Beberapa lokasi bahkan dinilai strategis untuk pengembangan pasar perbatasan, di antaranya wilayah Desa Oelomin di Kecamatan Nekamese, Desa Mata Air atau Noelbaki di Kecamatan Kupang Tengah, serta kawasan Manulai di Kecamatan Kupang Barat. Ketiga wilayah ini berada di jalur perlintasan masyarakat antara Kota Kupang dan Kabupaten Kupang, sehingga dinilai memiliki potensi ekonomi yang cukup besar.
Namun hingga saat ini, pemerintah Kabupaten Kupang belum memiliki rencana khusus untuk membangun pasar perbatasan di wilayah tersebut.
Kepala Dinas Perindustrian, Perdagangan, dan Koperasi Kabupaten Kupang, Adriel Abineno, saat dikonfirmasi di ruang kerjanya pada Rabu (4/3/2026), mengatakan bahwa hingga saat ini pemerintah daerah belum merancang pembangunan sarana dan prasarana pasar di wilayah perbatasan antara Kota Kupang dan Kabupaten Kupang.

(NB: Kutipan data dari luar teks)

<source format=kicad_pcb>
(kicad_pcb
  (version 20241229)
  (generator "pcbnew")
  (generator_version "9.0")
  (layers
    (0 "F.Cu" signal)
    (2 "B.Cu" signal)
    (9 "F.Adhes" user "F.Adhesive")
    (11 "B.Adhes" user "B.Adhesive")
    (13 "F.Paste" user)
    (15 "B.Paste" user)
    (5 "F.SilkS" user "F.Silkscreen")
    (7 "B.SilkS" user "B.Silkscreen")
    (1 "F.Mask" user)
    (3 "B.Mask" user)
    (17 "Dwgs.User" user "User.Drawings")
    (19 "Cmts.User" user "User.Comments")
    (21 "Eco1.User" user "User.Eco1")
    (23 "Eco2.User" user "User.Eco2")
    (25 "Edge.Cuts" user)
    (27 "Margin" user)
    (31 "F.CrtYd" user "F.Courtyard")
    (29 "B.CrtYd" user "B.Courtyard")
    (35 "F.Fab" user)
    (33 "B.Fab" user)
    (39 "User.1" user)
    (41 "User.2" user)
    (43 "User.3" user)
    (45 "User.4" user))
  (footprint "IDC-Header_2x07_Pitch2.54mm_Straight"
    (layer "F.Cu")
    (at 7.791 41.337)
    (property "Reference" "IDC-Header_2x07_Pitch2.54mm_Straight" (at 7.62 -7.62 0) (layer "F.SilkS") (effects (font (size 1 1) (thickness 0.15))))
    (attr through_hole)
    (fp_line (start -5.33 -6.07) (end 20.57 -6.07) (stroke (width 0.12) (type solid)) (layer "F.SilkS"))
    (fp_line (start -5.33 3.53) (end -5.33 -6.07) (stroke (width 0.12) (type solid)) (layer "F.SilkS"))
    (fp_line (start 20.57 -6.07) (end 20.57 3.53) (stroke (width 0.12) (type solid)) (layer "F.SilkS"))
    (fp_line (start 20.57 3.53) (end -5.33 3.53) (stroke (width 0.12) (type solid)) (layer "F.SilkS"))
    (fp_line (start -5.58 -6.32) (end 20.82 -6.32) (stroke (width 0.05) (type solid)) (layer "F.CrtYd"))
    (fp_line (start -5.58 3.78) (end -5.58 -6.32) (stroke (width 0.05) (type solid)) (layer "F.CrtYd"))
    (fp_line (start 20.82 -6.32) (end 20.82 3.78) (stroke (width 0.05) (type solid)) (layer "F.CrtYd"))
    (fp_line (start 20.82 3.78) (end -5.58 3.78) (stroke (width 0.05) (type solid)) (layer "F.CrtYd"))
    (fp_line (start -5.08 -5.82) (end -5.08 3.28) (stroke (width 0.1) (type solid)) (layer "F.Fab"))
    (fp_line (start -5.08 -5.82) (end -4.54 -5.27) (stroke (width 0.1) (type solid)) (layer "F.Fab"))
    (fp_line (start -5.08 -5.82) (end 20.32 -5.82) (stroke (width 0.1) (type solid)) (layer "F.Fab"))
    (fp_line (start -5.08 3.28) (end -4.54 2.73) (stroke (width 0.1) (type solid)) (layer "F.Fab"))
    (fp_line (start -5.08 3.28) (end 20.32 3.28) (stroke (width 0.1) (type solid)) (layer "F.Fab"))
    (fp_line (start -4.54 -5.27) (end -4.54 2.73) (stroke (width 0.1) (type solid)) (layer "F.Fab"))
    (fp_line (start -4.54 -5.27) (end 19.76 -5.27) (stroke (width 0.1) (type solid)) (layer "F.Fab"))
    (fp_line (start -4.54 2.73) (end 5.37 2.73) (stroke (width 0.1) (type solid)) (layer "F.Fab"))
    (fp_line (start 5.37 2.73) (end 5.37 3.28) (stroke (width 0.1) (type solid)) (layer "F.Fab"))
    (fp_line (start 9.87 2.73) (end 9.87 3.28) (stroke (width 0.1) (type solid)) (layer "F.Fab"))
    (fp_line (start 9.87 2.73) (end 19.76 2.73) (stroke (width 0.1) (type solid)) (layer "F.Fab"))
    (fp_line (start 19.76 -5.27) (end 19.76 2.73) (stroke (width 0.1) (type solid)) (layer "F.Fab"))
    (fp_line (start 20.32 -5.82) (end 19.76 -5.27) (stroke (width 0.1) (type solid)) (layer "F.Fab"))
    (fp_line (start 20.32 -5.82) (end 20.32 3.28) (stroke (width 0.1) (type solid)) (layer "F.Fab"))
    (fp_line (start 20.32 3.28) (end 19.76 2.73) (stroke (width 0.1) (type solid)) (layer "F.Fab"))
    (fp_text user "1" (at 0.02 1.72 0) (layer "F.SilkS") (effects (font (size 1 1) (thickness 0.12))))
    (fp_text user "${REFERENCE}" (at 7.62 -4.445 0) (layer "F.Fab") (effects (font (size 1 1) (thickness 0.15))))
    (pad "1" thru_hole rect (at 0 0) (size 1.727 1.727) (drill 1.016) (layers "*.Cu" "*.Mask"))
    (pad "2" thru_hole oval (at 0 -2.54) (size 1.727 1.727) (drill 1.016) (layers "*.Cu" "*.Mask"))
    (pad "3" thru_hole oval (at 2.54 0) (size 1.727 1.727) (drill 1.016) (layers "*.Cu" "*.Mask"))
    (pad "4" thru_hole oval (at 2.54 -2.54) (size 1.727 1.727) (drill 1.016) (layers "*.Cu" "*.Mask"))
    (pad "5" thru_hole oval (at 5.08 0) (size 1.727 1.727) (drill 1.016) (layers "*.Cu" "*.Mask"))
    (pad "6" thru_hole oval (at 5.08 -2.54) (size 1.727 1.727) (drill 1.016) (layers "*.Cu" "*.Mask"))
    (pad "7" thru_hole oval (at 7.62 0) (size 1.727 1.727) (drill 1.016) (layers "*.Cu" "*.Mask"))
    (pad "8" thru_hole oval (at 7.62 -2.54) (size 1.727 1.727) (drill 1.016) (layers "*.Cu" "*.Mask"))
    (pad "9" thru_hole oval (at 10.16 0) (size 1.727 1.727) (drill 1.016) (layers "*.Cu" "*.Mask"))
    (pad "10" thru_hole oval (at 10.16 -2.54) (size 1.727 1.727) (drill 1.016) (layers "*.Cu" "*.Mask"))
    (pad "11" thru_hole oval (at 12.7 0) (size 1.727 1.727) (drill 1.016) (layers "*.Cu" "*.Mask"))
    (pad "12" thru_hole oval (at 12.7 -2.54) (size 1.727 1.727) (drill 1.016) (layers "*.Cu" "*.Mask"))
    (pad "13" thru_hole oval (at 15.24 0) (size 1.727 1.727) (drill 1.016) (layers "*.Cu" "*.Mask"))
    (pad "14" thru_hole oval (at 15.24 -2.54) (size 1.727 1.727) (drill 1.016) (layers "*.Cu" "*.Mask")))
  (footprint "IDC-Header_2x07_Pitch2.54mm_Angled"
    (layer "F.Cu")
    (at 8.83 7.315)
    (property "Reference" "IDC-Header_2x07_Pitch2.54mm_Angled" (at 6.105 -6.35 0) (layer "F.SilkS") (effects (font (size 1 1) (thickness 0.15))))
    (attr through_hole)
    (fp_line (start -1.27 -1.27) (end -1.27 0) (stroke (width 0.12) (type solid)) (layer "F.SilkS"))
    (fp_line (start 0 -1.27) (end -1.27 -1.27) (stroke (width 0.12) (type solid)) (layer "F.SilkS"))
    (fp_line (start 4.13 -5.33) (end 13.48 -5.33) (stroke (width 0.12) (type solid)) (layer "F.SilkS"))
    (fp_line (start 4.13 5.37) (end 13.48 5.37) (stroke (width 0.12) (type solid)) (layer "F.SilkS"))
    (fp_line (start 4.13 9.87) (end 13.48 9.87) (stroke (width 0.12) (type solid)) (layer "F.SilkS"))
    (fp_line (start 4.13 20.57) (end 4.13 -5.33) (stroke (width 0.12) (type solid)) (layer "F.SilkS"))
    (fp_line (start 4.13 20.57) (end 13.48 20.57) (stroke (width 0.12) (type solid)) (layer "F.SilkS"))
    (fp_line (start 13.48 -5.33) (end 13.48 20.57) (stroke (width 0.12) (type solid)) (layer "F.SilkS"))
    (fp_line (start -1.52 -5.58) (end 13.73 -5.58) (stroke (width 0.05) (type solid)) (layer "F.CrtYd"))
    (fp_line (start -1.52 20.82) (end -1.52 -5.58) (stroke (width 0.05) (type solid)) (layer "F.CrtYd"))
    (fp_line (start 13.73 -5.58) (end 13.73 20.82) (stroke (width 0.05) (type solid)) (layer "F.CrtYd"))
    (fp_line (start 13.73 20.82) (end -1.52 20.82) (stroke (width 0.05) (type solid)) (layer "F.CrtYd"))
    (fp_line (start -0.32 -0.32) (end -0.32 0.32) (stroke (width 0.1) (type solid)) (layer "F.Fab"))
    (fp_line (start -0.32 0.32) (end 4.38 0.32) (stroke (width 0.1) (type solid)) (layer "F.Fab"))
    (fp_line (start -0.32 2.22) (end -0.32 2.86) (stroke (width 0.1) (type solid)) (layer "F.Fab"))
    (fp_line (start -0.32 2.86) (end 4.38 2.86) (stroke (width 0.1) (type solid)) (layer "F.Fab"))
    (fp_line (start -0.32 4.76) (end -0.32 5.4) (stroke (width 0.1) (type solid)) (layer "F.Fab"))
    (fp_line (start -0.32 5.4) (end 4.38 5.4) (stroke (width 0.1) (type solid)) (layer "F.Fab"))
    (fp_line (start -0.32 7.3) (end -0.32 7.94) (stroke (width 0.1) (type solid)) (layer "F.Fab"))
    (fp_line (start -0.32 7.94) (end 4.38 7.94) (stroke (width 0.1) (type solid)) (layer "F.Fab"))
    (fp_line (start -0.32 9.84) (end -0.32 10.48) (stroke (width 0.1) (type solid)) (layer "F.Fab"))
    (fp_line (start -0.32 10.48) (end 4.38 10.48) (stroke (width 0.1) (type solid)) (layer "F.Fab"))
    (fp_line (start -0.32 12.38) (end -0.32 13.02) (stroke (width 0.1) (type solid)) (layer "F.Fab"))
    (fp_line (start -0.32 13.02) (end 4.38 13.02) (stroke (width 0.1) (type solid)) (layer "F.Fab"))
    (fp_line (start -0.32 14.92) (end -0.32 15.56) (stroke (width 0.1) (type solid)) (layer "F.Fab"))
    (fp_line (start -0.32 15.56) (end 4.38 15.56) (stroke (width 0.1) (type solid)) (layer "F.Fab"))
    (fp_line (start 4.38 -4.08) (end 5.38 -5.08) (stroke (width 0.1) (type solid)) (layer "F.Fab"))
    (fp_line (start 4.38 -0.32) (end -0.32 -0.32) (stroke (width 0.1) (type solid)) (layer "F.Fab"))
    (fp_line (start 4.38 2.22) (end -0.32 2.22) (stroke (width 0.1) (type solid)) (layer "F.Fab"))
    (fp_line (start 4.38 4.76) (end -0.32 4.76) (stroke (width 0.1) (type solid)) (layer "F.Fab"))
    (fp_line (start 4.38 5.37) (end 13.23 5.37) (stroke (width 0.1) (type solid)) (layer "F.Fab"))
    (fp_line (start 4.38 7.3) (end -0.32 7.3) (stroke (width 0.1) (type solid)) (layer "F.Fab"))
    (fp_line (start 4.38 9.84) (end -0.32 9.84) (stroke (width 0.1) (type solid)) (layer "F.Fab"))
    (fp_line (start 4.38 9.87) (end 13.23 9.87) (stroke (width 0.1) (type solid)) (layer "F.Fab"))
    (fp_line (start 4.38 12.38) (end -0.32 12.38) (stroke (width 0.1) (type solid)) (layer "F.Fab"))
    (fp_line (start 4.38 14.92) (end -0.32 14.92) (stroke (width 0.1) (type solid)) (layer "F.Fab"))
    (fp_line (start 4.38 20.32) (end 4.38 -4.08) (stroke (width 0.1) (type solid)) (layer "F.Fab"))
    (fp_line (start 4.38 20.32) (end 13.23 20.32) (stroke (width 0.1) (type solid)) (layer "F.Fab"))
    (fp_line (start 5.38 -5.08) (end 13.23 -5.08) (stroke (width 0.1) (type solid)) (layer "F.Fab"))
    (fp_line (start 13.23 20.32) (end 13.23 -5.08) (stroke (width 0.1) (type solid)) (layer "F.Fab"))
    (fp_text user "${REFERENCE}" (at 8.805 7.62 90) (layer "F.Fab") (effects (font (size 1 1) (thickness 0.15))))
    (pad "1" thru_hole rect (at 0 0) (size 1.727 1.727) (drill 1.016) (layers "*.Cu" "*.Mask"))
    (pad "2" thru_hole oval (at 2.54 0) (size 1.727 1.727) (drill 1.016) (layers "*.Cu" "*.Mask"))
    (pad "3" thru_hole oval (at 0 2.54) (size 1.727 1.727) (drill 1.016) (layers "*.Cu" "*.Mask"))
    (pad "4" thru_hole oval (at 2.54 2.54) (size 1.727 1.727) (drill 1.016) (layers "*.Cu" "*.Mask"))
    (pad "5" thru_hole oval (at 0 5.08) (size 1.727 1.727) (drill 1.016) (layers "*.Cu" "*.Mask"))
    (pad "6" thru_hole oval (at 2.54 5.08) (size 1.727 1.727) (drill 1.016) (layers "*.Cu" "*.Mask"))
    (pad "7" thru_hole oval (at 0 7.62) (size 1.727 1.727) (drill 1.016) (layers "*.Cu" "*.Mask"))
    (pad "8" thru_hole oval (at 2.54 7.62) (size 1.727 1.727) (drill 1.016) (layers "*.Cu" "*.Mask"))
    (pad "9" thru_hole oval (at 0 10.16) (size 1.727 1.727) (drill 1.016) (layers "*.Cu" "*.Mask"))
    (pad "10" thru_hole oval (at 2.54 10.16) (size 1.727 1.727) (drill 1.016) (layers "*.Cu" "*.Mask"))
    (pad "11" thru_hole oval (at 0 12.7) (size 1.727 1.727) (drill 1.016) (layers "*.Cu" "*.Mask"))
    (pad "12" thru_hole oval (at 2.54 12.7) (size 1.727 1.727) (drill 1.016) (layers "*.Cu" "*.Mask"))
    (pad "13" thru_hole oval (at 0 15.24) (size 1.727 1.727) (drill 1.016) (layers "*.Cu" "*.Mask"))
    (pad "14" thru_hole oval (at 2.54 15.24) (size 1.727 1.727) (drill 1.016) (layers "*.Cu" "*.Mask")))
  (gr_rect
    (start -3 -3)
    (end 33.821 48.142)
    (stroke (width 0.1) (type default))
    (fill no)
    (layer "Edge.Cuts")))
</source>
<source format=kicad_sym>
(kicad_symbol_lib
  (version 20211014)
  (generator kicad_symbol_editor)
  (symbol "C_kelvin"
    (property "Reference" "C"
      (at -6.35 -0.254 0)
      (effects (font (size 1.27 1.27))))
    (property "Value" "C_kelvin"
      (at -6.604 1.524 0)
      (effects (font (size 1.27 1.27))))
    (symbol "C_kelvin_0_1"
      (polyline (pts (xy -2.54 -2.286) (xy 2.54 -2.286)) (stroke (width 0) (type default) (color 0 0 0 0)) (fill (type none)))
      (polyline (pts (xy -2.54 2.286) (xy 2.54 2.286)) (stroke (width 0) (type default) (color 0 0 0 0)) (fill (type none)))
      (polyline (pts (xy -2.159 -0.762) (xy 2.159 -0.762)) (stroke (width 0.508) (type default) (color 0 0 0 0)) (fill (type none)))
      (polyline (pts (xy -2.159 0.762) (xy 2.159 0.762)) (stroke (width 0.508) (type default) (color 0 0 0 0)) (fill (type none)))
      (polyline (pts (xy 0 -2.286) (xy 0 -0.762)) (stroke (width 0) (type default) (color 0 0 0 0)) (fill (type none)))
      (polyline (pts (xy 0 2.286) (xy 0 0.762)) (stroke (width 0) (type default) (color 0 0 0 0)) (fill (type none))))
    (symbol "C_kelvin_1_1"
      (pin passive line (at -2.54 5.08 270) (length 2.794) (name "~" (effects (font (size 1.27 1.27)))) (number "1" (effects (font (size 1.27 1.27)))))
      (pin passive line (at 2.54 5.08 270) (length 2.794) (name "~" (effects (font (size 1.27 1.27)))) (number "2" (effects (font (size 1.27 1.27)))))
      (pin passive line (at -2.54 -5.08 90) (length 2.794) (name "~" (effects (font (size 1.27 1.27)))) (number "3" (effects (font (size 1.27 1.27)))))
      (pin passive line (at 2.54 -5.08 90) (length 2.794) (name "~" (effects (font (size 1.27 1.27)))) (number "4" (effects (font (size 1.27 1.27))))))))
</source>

“Pasar perbatasan di tiga kecamatan itu tidak ada. Bahkan pasar perbatasan di wilayah Amfoang juga belum ada,” tegas Abineno.
Menurutnya, saat ini pemerintah daerah justru sedang memfokuskan perhatian pada rencana pembangunan pasar modern di Desa Manusak, Kecamatan Kupang Timur.